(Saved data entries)
+===+
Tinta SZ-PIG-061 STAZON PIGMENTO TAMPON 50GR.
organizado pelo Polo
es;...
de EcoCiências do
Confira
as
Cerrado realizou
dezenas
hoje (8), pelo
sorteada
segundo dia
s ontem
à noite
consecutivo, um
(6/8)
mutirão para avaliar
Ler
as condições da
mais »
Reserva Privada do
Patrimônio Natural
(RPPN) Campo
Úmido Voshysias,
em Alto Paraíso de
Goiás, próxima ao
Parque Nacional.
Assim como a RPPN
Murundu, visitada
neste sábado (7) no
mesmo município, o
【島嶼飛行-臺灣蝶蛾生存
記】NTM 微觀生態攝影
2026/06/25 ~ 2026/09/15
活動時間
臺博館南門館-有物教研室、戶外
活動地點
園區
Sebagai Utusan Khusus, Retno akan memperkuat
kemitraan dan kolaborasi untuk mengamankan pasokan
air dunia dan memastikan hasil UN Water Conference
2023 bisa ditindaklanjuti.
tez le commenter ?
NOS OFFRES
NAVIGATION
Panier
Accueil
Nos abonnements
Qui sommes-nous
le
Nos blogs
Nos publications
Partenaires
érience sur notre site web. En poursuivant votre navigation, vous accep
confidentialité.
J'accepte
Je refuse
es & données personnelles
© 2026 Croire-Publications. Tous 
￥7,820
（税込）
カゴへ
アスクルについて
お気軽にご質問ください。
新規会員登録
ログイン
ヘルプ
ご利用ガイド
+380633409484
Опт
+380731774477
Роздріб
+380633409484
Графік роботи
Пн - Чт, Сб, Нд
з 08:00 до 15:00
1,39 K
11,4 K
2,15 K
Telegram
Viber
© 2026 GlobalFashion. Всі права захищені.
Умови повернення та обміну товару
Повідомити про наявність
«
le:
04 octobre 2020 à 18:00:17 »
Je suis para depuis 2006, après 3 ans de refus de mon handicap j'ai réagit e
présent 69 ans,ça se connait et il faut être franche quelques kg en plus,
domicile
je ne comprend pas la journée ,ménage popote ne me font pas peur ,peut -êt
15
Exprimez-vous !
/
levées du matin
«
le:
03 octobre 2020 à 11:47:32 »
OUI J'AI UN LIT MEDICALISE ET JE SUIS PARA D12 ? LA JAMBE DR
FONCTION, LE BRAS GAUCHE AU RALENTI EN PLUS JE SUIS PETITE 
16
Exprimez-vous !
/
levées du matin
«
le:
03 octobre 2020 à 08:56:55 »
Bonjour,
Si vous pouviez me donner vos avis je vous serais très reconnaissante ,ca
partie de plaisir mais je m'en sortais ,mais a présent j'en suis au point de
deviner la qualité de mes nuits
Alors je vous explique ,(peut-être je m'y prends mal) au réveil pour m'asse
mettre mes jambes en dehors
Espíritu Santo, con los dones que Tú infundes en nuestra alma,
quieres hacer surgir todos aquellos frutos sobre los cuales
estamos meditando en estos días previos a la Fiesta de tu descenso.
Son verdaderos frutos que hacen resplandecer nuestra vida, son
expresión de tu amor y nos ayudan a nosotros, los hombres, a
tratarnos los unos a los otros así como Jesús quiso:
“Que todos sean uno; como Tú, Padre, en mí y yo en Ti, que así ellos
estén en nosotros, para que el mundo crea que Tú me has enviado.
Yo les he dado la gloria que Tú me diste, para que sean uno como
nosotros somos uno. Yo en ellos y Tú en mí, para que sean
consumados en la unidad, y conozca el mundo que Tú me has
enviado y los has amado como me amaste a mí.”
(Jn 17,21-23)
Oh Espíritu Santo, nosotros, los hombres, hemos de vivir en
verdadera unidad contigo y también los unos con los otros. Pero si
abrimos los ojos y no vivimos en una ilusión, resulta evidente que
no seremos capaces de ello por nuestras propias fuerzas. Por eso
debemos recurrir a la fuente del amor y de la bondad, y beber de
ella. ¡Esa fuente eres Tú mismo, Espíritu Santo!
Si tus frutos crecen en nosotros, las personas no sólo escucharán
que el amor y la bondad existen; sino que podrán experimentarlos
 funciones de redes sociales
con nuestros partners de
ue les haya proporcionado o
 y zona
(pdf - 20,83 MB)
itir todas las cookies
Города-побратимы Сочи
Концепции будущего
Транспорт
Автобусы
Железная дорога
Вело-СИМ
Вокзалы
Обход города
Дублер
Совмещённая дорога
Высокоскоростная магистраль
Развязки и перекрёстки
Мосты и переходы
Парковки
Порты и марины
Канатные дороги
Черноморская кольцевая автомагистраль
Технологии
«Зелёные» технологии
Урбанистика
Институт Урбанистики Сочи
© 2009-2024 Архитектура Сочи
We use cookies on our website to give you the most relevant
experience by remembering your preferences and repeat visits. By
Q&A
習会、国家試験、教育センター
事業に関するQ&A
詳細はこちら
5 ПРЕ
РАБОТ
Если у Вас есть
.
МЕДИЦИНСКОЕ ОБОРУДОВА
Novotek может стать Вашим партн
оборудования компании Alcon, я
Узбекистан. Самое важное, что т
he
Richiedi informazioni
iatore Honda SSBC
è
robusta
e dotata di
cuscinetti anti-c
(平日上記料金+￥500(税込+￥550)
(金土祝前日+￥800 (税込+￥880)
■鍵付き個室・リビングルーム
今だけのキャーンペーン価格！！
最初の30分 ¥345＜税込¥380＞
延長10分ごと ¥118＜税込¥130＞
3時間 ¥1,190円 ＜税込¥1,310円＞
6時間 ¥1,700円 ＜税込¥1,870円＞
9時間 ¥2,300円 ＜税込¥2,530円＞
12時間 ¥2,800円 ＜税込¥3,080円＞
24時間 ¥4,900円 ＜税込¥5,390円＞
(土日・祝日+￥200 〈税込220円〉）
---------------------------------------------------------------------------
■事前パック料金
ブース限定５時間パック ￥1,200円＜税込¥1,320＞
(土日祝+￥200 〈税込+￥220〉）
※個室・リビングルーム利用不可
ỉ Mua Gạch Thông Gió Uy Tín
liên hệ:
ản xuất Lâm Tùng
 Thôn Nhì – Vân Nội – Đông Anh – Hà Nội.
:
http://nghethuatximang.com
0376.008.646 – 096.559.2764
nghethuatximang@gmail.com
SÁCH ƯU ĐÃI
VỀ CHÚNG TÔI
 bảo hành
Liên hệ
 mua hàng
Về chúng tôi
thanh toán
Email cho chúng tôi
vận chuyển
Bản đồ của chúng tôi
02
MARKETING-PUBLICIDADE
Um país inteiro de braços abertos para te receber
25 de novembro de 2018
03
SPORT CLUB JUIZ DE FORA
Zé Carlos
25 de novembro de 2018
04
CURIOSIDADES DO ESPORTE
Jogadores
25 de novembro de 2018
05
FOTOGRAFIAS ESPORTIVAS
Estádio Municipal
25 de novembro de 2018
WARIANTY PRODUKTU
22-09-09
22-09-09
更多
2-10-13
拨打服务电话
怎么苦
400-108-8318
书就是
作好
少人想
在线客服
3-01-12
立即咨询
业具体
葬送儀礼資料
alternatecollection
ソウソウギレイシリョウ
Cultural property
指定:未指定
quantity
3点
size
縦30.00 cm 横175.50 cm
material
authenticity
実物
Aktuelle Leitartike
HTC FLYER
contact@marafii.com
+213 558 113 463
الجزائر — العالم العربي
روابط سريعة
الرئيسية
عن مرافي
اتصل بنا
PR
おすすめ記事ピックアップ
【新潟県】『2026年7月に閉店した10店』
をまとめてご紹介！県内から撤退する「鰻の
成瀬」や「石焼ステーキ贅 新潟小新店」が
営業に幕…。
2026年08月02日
+===+
▶ **Work instructions**
Can you reproduce every one of the items above, line for line, without changing a single character?

▶ **Written answer**
Tinta SZ-PIG-061 STAZON PIGMENTO TAMPON 50GR.
organizado pelo Polo
es;...
de EcoCiências do
Confira
as
Cerrado realizou
dezenas
hoje (8), pelo
sorteada
segundo dia
s ontem
à noite
consecutivo, um
(6/8)
mutirão para avaliar
Ler
as condições da
mais »
Reserva Privada do
Patrimônio Natural
(RPPN) Campo
Úmido Voshysias,
em Alto Paraíso de
Goiás, próxima ao
Parque Nacional.
Assim como a RPPN
Murundu, visitada
neste sábado (7) no
mesmo município, o
【島嶼飛行-臺灣蝶蛾生存
記】NTM 微觀生態攝影
2026/06/25 ~ 2026/09/15
活動時間
臺博館南門館-有物教研室、戶外
活動地點
園區
Sebagai Utusan Khusus, Retno akan memperkuat
kemitraan dan kolaborasi untuk mengamankan pasokan
air dunia dan memastikan hasil UN Water Conference
2023 bisa ditindaklanjuti.
tez le commenter ?
NOS OFFRES
NAVIGATION
Panier
Accueil
Nos abonnements
Qui sommes-nous
le
Nos blogs
Nos publications
Partenaires
érience sur notre site web. En poursuivant votre navigation, vous accep
confidentialité.
J'accepte
Je refuse
es & données personnelles
© 2026 Croire-Publications. Tous 
￥7,820
（税込）
カゴへ
アスクルについて
お気軽にご質問ください。
新規会員登録
ログイン
ヘルプ
ご利用ガイド
+380633409484
Опт
+380731774477
Роздріб
+380633409484
Графік роботи
Пн - Чт, Сб, Нд
з 08:00 до 15:00
1,39 K
11,4 K
2,15 K
Telegram
Viber
© 2026 GlobalFashion. Всі права захищені.
Умови повернення та обміну товару
Повідомити про наявність
«
le:
04 octobre 2020 à 18:00:17 »
Je suis para depuis 2006, après 3 ans de refus de mon handicap j'ai réagit e
présent 69 ans,ça se connait et il faut être franche quelques kg en plus,
domicile
je ne comprend pas la journée ,ménage popote ne me font pas peur ,peut -êt
15
Exprimez-vous !
/
levées du matin
«
le:
03 octobre 2020 à 11:47:32 »
OUI J'AI UN LIT MEDICALISE ET JE SUIS PARA D12 ? LA JAMBE DR
FONCTION, LE BRAS GAUCHE AU RALENTI EN PLUS JE SUIS PETITE 
16
Exprimez-vous !
/
levées du matin
«
le:
03 octobre 2020 à 08:56:55 »
Bonjour,
Si vous pouviez me donner vos avis je vous serais très reconnaissante ,ca
partie de plaisir mais je m'en sortais ,mais a présent j'en suis au point de
deviner la qualité de mes nuits
Alors je vous explique ,(peut-être je m'y prends mal) au réveil pour m'asse
mettre mes jambes en dehors
Espíritu Santo, con los dones que Tú infundes en nuestra alma,
quieres hacer surgir todos aquellos frutos sobre los cuales
estamos meditando en estos días previos a la Fiesta de tu descenso.
Son verdaderos frutos que hacen resplandecer nuestra vida, son
expresión de tu amor y nos ayudan a nosotros, los hombres, a
tratarnos los unos a los otros así como Jesús quiso:
“Que todos sean uno; como Tú, Padre, en mí y yo en Ti, que así ellos
estén en nosotros, para que el mundo crea que Tú me has enviado.
Yo les he dado la gloria que Tú me diste, para que sean uno como
nosotros somos uno. Yo en ellos y Tú en mí, para que sean
consumados en la unidad, y conozca el mundo que Tú me has
enviado y los has amado como me amaste a mí.”
(Jn 17,21-23)
Oh Espíritu Santo, nosotros, los hombres, hemos de vivir en
verdadera unidad contigo y también los unos con los otros. Pero si
abrimos los ojos y no vivimos en una ilusión, resulta evidente que
no seremos capaces de ello por nuestras propias fuerzas. Por eso
debemos recurrir a la fuente del amor y de la bondad, y beber de
ella. ¡Esa fuente eres Tú mismo, Espíritu Santo!
Si tus frutos crecen en nosotros, las personas no sólo escucharán
que el amor y la bondad existen; sino que podrán experimentarlos
 funciones de redes sociales
con nuestros partners de
ue les haya proporcionado o
 y zona
(pdf - 20,83 MB)
itir todas las cookies
Города-побратимы Сочи
Концепции будущего
Транспорт
Автобусы
Железная дорога
Вело-СИМ
Вокзалы
Обход города
Дублер
Совмещённая дорога
Высокоскоростная магистраль
Развязки и перекрёстки
Мосты и переходы
Парковки
Порты и марины
Канатные дороги
Черноморская кольцевая автомагистраль
Технологии
«Зелёные» технологии
Урбанистика
Институт Урбанистики Сочи
© 2009-2024 Архитектура Сочи
We use cookies on our website to give you the most relevant
experience by remembering your preferences and repeat visits. By
Q&A
習会、国家試験、教育センター
事業に関するQ&A
詳細はこちら
5 ПРЕ
РАБОТ
Если у Вас есть
.
МЕДИЦИНСКОЕ ОБОРУДОВА
Novotek может стать Вашим партн
оборудования компании Alcon, я
Узбекистан. Самое важное, что т
he
Richiedi informazioni
iatore Honda SSBC
è
robusta
e dotata di
cuscinetti anti-c
(平日上記料金+￥500(税込+￥550)
(金土祝前日+￥800 (税込+￥880)
■鍵付き個室・リビングルーム
今だけのキャーンペーン価格！！
最初の30分 ¥345＜税込¥380＞
延長10分ごと ¥118＜税込¥130＞
3時間 ¥1,190円 ＜税込¥1,310円＞
6時間 ¥1,700円 ＜税込¥1,870円＞
9時間 ¥2,300円 ＜税込¥2,530円＞
12時間 ¥2,800円 ＜税込¥3,080円＞
24時間 ¥4,900円 ＜税込¥5,390円＞
(土日・祝日+￥200 〈税込220円〉）
---------------------------------------------------------------------------
■事前パック料金
ブース限定５時間パック ￥1,200円＜税込¥1,320＞
(土日祝+￥200 〈税込+￥220〉）
※個室・リビングルーム利用不可
ỉ Mua Gạch Thông Gió Uy Tín
liên hệ:
ản xuất Lâm Tùng
 Thôn Nhì – Vân Nội – Đông Anh – Hà Nội.
:
http://nghethuatximang.com
0376.008.646 – 096.559.2764
nghethuatximang@gmail.com
SÁCH ƯU ĐÃI
VỀ CHÚNG TÔI
 bảo hành
Liên hệ
 mua hàng
Về chúng tôi
thanh toán
Email cho chúng tôi
vận chuyển
Bản đồ của chúng tôi
02
MARKETING-PUBLICIDADE
Um país inteiro de braços abertos para te receber
25 de novembro de 2018
03
SPORT CLUB JUIZ DE FORA
Zé Carlos
25 de novembro de 2018
04
CURIOSIDADES DO ESPORTE
Jogadores
25 de novembro de 2018
05
FOTOGRAFIAS ESPORTIVAS
Estádio Municipal
25 de novembro de 2018
WARIANTY PRODUKTU
22-09-09
22-09-09
更多
2-10-13
拨打服务电话
怎么苦
400-108-8318
书就是
作好
少人想
在线客服
3-01-12
立即咨询
业具体
葬送儀礼資料
alternatecollection
ソウソウギレイシリョウ
Cultural property
指定:未指定
quantity
3点
size
縦30.00 cm 横175.50 cm
material
authenticity
実物
Aktuelle Leitartike
HTC FLYER
contact@marafii.com
+213 558 113 463
الجزائر — العالم العربي
روابط سريعة
الرئيسية
عن مرافي
اتصل بنا
PR
おすすめ記事ピックアップ
【新潟県】『2026年7月に閉店した10店』
をまとめてご紹介！県内から撤退する「鰻の
成瀬」や「石焼ステーキ贅 新潟小新店」が
営業に幕…。
2026年08月02日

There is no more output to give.